Refugee mothers with young children are at risk of discontinuing their breastfeeding practices. This critical ethnographic study, undertaken with refugee mothers, identified that psychosocial barriers, healthcare barriers, environmental barriers, and maternal and child health-related barriers impede the breastfeeding practices of refugee mothers accessing and utilizing healthcare services in Saskatchewan, Canada. The findings suggest that these barriers lead to physiological challenges, mental health issues and trauma, which negatively affect the breastfeeding practices of refugee mothers.

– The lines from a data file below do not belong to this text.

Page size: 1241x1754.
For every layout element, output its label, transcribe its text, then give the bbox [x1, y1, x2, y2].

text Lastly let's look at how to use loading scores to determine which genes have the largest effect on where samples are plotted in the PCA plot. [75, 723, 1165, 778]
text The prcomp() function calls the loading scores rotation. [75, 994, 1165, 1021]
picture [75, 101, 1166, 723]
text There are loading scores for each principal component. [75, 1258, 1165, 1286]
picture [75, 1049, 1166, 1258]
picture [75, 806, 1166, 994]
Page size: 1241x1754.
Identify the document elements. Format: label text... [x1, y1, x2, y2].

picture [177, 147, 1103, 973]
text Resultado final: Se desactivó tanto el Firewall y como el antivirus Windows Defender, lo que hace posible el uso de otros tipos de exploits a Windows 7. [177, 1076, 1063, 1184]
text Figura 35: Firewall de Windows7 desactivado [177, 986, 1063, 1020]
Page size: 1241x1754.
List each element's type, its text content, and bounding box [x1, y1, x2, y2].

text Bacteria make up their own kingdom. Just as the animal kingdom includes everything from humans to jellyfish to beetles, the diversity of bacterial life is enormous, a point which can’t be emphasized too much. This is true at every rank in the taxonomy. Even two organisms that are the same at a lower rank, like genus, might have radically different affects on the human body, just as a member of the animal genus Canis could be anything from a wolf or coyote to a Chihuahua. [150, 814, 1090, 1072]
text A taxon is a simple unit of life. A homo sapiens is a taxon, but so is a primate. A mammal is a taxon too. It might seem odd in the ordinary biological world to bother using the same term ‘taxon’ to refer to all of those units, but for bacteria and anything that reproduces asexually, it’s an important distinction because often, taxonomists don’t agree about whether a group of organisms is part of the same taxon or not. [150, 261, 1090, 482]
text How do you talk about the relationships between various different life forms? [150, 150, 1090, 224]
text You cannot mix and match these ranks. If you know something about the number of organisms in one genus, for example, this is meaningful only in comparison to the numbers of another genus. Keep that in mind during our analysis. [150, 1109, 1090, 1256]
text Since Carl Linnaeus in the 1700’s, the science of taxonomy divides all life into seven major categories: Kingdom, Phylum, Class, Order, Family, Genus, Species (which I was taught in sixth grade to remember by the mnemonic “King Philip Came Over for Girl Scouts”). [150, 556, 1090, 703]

Breastfeeding practices of refugee mothers can be promoted through healthcare support, culturally appropriate services, interpretation services in healthcare settings, implementation of baby-friendly initiatives, hospital and community-based breastfeeding campaigns, and follow-up services. Collaborative efforts by healthcare settings, healthcare providers, policymakers, public health agencies, community-based service providers, and the provincial and federal governments are vital for the promotion, protection, and support of the breastfeeding practices of refugee mothers. Future research must involve patient partners, health authorities, social institutions, governmental agencies and refugee settlement agencies in the co-development of baby-friendly initiatives and breastfeeding support interventions that can promote, protect and support the breastfeeding practices of refugee mothers in Saskatchewan, Canada.